A straightforward answer would be air ticketing. It's well known they identify sessions and manipulate your options to give you a bad deal and them a good deal. If there's an asymmetry of info that is being exploited then this is useful.
So why would they deploy this technology on their servers?
They wouldn't need to. From the article: "Oblivious Target Resource: The resource that is the target of an encapsulated request. This resource logically handles only regular HTTP requests and responses and so might be ignorant of the use of oblivious HTTP to reach it"
I worked in this field and I am certain this is an urban legend. Do you know of any evidence of this "well known" phenomenon?
I experienced this, waaaay back in the web 1.0 days. I forget which airline (maybe Southwest because you can't buy their tickets through a third party), but they would offer a pattern of low-high-medium prices in response to multiple searches. I was able to reliably trigger the pattern by clearing cookies.

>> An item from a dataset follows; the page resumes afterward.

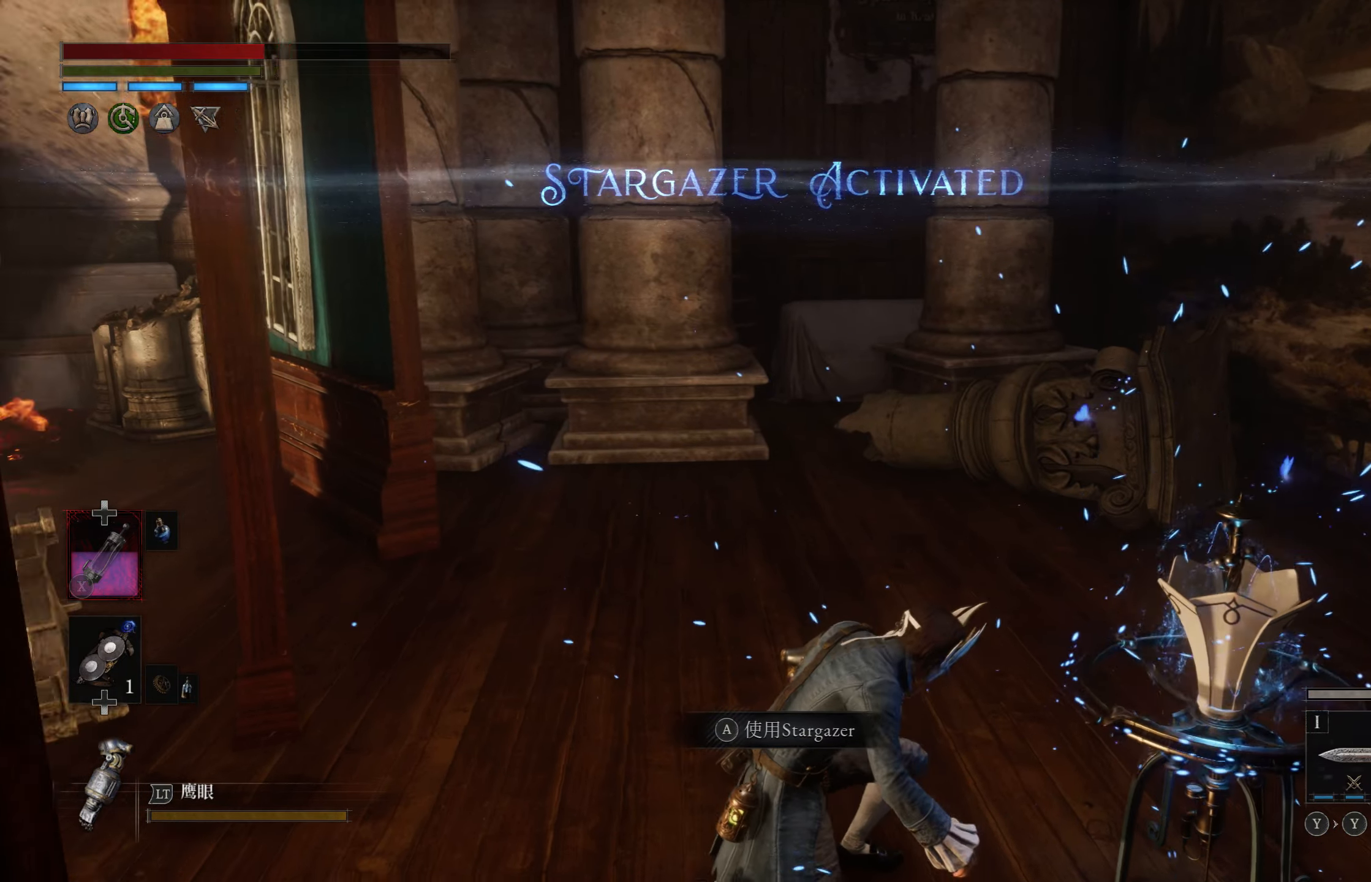
{"dt_ms": 500, "buttons": [], "left_stick": "center", "right_stick": "center", "events": [[400, "right_stick", "center"]]}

However, I don't think anyone does this today. There are too many online ticket agent (including ITA), so it becomes obvious when the lowest fare for a given (city-pair, flight number, class of service, airline) tuple isn't being offered.

The document provides specific examples a couple paragraphs after that statement:

https://www.ietf.org/archive/id/draft-ietf-ohai-ohttp-01.htm...

> Examples of where preventing the linking of requests might justify these costs include:

> - DNS queries. DNS queries made to a recursive resolver reveal information about the requester, particularly if linked to other queries.

> - Telemetry submission. Applications that submit reports about their usage to their developers might use oblivious HTTP for some types of moderately sensitive data.